Special Themes in Literature, 1890 to Present: Queer Literature and Culture - Diversity Intensive (online)

Queer Literature and Culture
ENGL 3119
Section 03
Semester
Fall
Year
2021
Elisa Glick
Monday
Wednesday
Friday
2:00-2:50
Course Description

What is “queer literature?” How have mechanisms of social control, silence, shame, and invisibility shaped modern literatures by and about lesbian, gay, bisexual, transgender, queer, intersex, and asexual people? What is the relationship of LGBTQIA+ literature and culture to queer resistance and movements for social justice? Is there a specifically queer aesthetic?
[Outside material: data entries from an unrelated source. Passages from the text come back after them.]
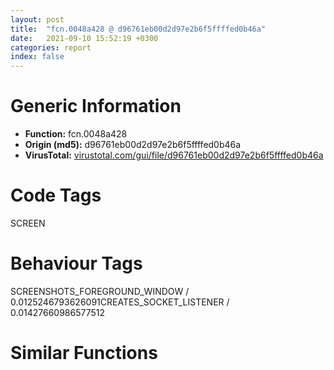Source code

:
 ```yaml
---
layout: post
title:  "fcn.0048a428 @ d96761eb00d2d97e2b6f5ffffed0b46a"
date:   2021-09-10 15:52:19 +0300
categories: report
index: false
---
```


# Generic Information
- **Function:** fcn.0048a428
- **Origin (md5):** d96761eb00d2d97e2b6f5ffffed0b46a
- **VirusTotal:** [virustotal.com/gui/file/d96761eb00d2d97e2b6f5ffffed0b46a][virustotal_ref]

# Code Tags
<span class="tag" id="SCREEN">SCREEN</span>


# Behaviour Tags
<span class="bhv-tag" id="SCREENSHOTS_FOREGROUND_WINDOW">SCREENSHOTS_FOREGROUND_WINDOW / 0.0125246793626091</span><span class="bhv-tag" id="CREATES_SOCKET_LISTENER">CREATES_SOCKET_LISTENER / 0.01427660986577512</span>

# Similar Functions
<script type="text/javascript" src="https://www.gstatic.com/charts/loader.js"></script>
<script type="text/javascript">

    google.charts.load('current', {'packages':['corechart']});
    google.charts.setOnLoadCallback(drawChart);

    function drawChart() {
    var data = new google.visualization.DataTable();
        data.addColumn('number', 'X');
        data.addColumn('number', 'Y');
        data.addColumn({type: 'string', role: 'tooltip', 'p': {'html': true}});
        data.addColumn({'type': 'string', 'role': 'style'});
        
        data.addRows([
    [0, 0, '<b><a href="/report/fcn.0048a428@d96761eb00d2d97e2b6f5ffffed0b46a">fcn.0048a428</a><br>@d96761eb00d2d97e2b6f5ffffed0b46a</b><br>push ebp<br>mov ebp, esp<br>and esp, 0xfffffff8<br>sub esp, 0x48<br>lea eax, [esp]<br>mov ecx, 0x4c67b0<br>push esi<br>push edi<br>push eax<br>lea eax, [esp+0x10]<br>push eax<br>push dword[ebp+8]<br>call fcn.00402402<br>test al, al<br>je 0x48a6ba<br>mov ecx, dword[esp+0xc]<br>mov eax, dword[0x4c6810]<br>mov eax, dword[eax+ecx*4]<br>mov ecx, dword[esp+8]<br>mov edi, dword[eax]<br>mov eax, dword[0x4c6824]<br>mov dword[esp+0xc], edi<br>mov eax, dword[eax+ecx*4]<br>mov esi, dword[eax]<br>mov al, byte[esi+0x90]<br>cmp al, 0xe<br>je 0x48a6ba<br>cmp al, 0xf<br>je 0x48a6ba<br>cmp al, 0xc<br>je 0x48a6ba<br>cmp al, 9<br>je 0x48a6ba<br>cmp al, 0x14<br>je 0x48a6ba<br>cmp al, 0x11<br>je 0x48a6ba<br>cmp al, 0x1d<br>je 0x48a6ba<br>cmp al, 0x1b<br>je 0x48a6ba<br>cmp al, 0x15<br>je 0x48a6ba<br>push 0x2c<br>lea eax, [esp+0x28]<br>push 0<br>push eax<br>call fcn.00423020<br>mov eax, dword[ebp+0x1c]<br>add esp, 0xc<br>mov edx, dword[0x4c6804]<br>movzx eax, al<br>neg eax<br>mov dword[esp+0x20], 0x30<br>sbb eax, eax<br>and eax, 2<br>or eax, 0x11<br>mov dword[esp+0x24], eax<br>mov eax, dword[esi]<br>mov dword[esp+0x28], eax<br>mov dword[esp+0x40], edx<br>mov eax, dword[esi]<br>mov dword[esp+0x2c], eax<br>mov eax, dword[ebp+0xc]<br>mov dword[esp+0x44], eax<br>cmp byte[esi+0x90], 0xb<br>jne 0x48a60a<br>push dword[edi+0x188]<br>mov ecx, 0x4c67b0<br>call fcn.004025db<br>mov ecx, dword[0x4c6824]<br>mov edi, eax<br>mov ecx, dword[ecx+edi*4]<br>mov ecx, dword[ecx]<br>cmp dword[ecx+0x50], 0<br>je 0x48a56d<br>cmp dword[ecx+0x58], 0<br>je 0x48a56d<br>push dword[ecx+0x50]<br>call dword[sym.imp.USER32.dll_DestroyWindow]<br>mov eax, dword[0x4c6824]<br>push 0x48f910<br>mov eax, dword[eax+edi*4]<br>mov eax, dword[eax]<br>and dword[eax+0x50], 0<br>mov eax, dword[0x4c6824]<br>mov eax, dword[eax+edi*4]<br>mov ecx, dword[eax]<br>add ecx, 0x54<br>call fcn.00407d2c<br>mov ecx, dword[esp+0xc]<br>mov edi, dword[esi+0x50]<br>mov eax, dword[ecx+0x188]<br>mov dword[esp+0x28], eax<br>mov eax, dword[esp+8]<br>mov dword[esp+0x2c], eax<br>test edi, edi<br>jne 0x48a5d1<br>mov eax, dword[ebp+0x18]<br>push edi<br>push dword[0x4c6804]<br>movzx eax, al<br>push edi<br>push dword[ecx+0x188]<br>mov ecx, 0x80000000<br>neg eax<br>push ecx<br>push ecx<br>push ecx<br>sbb eax, eax<br>push ecx<br>and eax, 0x40<br>or eax, reloc.WSOCK32.dll_send<br>push eax<br>push edi<br>push str.tooltips_class32<br>push 8<br>call dword[sym.imp.USER32.dll_CreateWindowExW]<br>mov edi, eax<br>test edi, edi<br>je 0x48a6ba<br>mov dword[esi+0x50], edi<br>jmp 0x48a5e4<br>lea eax, [esp+0x20]<br>push eax<br>push 0<br>push 0x433<br>push edi<br>call dword[sym.imp.USER32.dll_SendMessageW]<br>lea eax, [esp+0x20]<br>push eax<br>push 0<br>push 0x432<br>push edi<br>call dword[sym.imp.USER32.dll_SendMessageW]<br>push dword[ebp+0xc]<br>lea ecx, [esi+0x54]<br>call fcn.00407d2c<br>xor eax, eax<br>inc eax<br>jmp 0x48a6bc<br>cmp dword[esi+0x50], 0<br>je 0x48a61f<br>push dword[esi+0x50]<br>call dword[sym.imp.USER32.dll_DestroyWindow]<br>mov edx, dword[0x4c6804]<br>mov eax, dword[ebp+0x18]<br>mov ecx, 0x80000000<br>movzx eax, al<br>neg eax<br>sbb eax, eax<br>xor edi, edi<br>push edi<br>push edx<br>push edi<br>push dword[esi]<br>and eax, 0x40<br>push ecx<br>push ecx<br>push ecx<br>push ecx<br>or eax, reloc.WSOCK32.dll_send<br>push eax<br>push edi<br>push str.tooltips_class32<br>push 8<br>call dword[sym.imp.USER32.dll_CreateWindowExW]<br>mov edi, eax<br>test edi, edi<br>je 0x48a6ba<br>lea eax, [esp+0x20]<br>push eax<br>push 0<br>push 0x432<br>push edi<br>call dword[sym.imp.USER32.dll_SendMessageW]<br>push dword[ebp+0xc]<br>lea ecx, [esi+0x54]<br>mov dword[esi+0x50], edi<br>call fcn.00407d2c<br>lea eax, [esp+0x10]<br>push eax<br>call dword[sym.imp.USER32.dll_GetDesktopWindow]<br>push eax<br>call dword[sym.imp.USER32.dll_GetWindowRect]<br>push dword[esp+0x18]<br>mov esi, dword[sym.imp.USER32.dll_SendMessageW]<br>push 0<br>push 0x418<br>push edi<br>call esi<br>cmp dword[ebp+0x10], 0<br>je 0x48a602<br>push dword[ebp+0x10]<br>push dword[ebp+0x14]<br>push 0x421<br>push edi<br>call esi<br>jmp 0x48a602<br>xor eax, eax<br>pop edi<br>pop esi<br>mov esp, ebp<br>pop ebp<br>ret 0x18<br><eoc> ', 'point { fill-color: #e0440e; }'],

        ]);

    var options = {
        title: 'Similarity Plot',
        legend: 'none',
        colors: ['#dedbd9', '#e6693e', '#ec8f6e', '#f3b49f', '#f6c7b6'],
        tooltip: {isHtml: true, trigger: 'both'},
        explorer: {
        actions: ["dragToZoom", "rightClickToReset"],
        },
        chartArea: {
        width: '80%',
        height: '80%'
        },
        width: '100%',
        height: '100%'
    };

    var chart = new google.visualization.ScatterChart(document.getElementById('chart_div'));

    chart.draw(data, options);
    }
    
</script>


<div id="chart_div" style="width: 100%px; height: 100%;"></div>

# Disassembled Code
{% highlight nasm %}

push ebp
mov ebp, esp
and esp, 0xfffffff8
sub esp, 0x48
lea eax, [esp]
mov ecx, 0x4c67b0
push esi
push edi
push eax
lea eax, [esp+0x10]
push eax
push dword[ebp+8]
call fcn.00402402
test al, al
je 0x48a6ba
mov ecx, dword[esp+0xc]
mov eax, dword[0x4c6810]
mov eax, dword[eax+ecx*4]
mov ecx, dword[esp+8]
mov edi, dword[eax]
mov eax, dword[0x4c6824]
mov dword[esp+0xc], edi
mov eax, dword[eax+ecx*4]
mov esi, dword[eax]
mov al, byte[esi+0x90]
cmp al, 0xe
je 0x48a6ba
cmp al, 0xf
je 0x48a6ba
cmp al, 0xc
je 0x48a6ba
cmp al, 9
je 0x48a6ba
cmp al, 0x14
je 0x48a6ba
cmp al, 0x11
je 0x48a6ba
cmp al, 0x1d
je 0x48a6ba
cmp al, 0x1b
je 0x48a6ba
cmp al, 0x15
je 0x48a6ba
push 0x2c
lea eax, [esp+0x28]
push 0
push eax
call fcn.00423020
mov eax, dword[ebp+0x1c]
add esp, 0xc
mov edx, dword[0x4c6804]
movzx eax, al
neg eax
mov dword[esp+0x20], 0x30
sbb eax, eax
and eax, 2
or eax, 0x11
mov dword[esp+0x24], eax
mov eax, dword[esi]
mov dword[esp+0x28], eax
mov dword[esp+0x40], edx
mov eax, dword[esi]
mov dword[esp+0x2c], eax
mov eax, dword[ebp+0xc]
mov dword[esp+0x44], eax
cmp byte[esi+0x90], 0xb
jne 0x48a60a
push dword[edi+0x188]
mov ecx, 0x4c67b0
call fcn.004025db
mov ecx, dword[0x4c6824]
mov edi, eax
mov ecx, dword[ecx+edi*4]
mov ecx, dword[ecx]
cmp dword[ecx+0x50], 0
je 0x48a56d
cmp dword[ecx+0x58], 0
je 0x48a56d
push dword[ecx+0x50]
call dword[sym.imp.USER32.dll_DestroyWindow]
mov eax, dword[0x4c6824]
push 0x48f910
mov eax, dword[eax+edi*4]
mov eax, dword[eax]
and dword[eax+0x50], 0
mov eax, dword[0x4c6824]
mov eax, dword[eax+edi*4]
mov ecx, dword[eax]
add ecx, 0x54
call fcn.00407d2c
mov ecx, dword[esp+0xc]
mov edi, dword[esi+0x50]
mov eax, dword[ecx+0x188]
mov dword[esp+0x28], eax
mov eax, dword[esp+8]
mov dword[esp+0x2c], eax
test edi, edi
jne 0x48a5d1
mov eax, dword[ebp+0x18]
push edi
push dword[0x4c6804]
movzx eax, al
push edi
push dword[ecx+0x188]
mov ecx, 0x80000000
neg eax
push ecx
push ecx
push ecx
sbb eax, eax
push ecx
and eax, 0x40
or eax, reloc.WSOCK32.dll_send
push eax
push edi
push str.tooltips_class32
push 8
call dword[sym.imp.USER32.dll_CreateWindowExW]
mov edi, eax
test edi, edi
je 0x48a6ba
mov dword[esi+0x50], edi
jmp 0x48a5e4
lea eax, [esp+0x20]
push eax
push 0
push 0x433
push edi
call dword[sym.imp.USER32.dll_SendMessageW]
lea eax, [esp+0x20]
push eax
push 0
push 0x432
push edi
call dword[sym.imp.USER32.dll_SendMessageW]
push dword[ebp+0xc]
lea ecx, [esi+0x54]
call fcn.00407d2c
xor eax, eax
inc eax
jmp 0x48a6bc
cmp dword[esi+0x50], 0
je 0x48a61f
push dword[esi+0x50]
call dword[sym.imp.USER32.dll_DestroyWindow]
mov edx, dword[0x4c6804]
mov eax, dword[ebp+0x18]
mov ecx, 0x80000000
movzx eax, al
neg eax
sbb eax, eax
xor edi, edi
push edi
push edx
push edi
push dword[esi]
and eax, 0x40
push ecx
push ecx
push ecx
push ecx
or eax, reloc.WSOCK32.dll_send
push eax
push edi
push str.tooltips_class32
push 8
call dword[sym.imp.USER32.dll_CreateWindowExW]
mov edi, eax
test edi, edi
je 0x48a6ba
lea eax, [esp+0x20]
push eax
push 0
push 0x432
push edi
call dword[sym.imp.USER32.dll_SendMessageW]
push dword[ebp+0xc]
lea ecx, [esi+0x54]
mov dword[esi+0x50], edi
call fcn.00407d2c
lea eax, [esp+0x10]
push eax
call dword[sym.imp.USER32.dll_GetDesktopWindow]
push eax
call dword[sym.imp.USER32.dll_GetWindowRect]
push dword[esp+0x18]
mov esi, dword[sym.imp.USER32.dll_SendMessageW]
push 0
push 0x418
push edi
call esi
cmp dword[ebp+0x10], 0
je 0x48a602
push dword[ebp+0x10]
push dword[ebp+0x14]
push 0x421
push edi
call esi
jmp 0x48a602
xor eax, eax
pop edi
pop esi
mov esp, ebp
pop ebp
ret 0x18

{% endhighlight %}

[virustotal_ref]: https://www.virustotal.com/gui/file/d96761eb00d2d97e2b6f5ffffed0b46a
This course explores these and related questions through twentieth-century literary and aesthetic engagements with same-sex eroticism and gender nonconformity.  Paying particular attention to intersections of race, class, gender, sexuality, embodiment, and illness, we will explore how representations of difference and marginalization complicate monolithic notions of queerness. Writers may include Oscar Wilde, Radclyffe Hall, Gertrude Stein, James Baldwin, Rita Mae Brown, John Rechy, Allen Ginsberg, Adrienne Rich, Audre Lorde, Dorothy Allison, Tony Kushner, and Alison Bechdel. Fiction, drama, poetry, graphic memoir, and film will be examined alongside critical, historical, and theoretical texts drawn from feminist and queer studies. This course will take place entirely online; there will be both “synchronous” (live) and “asynchronous” (on your own time) components of the course. Requirements are likely to include weekly module assignments, short papers, and a take-home final exam. Cross-listed with WGST 3480.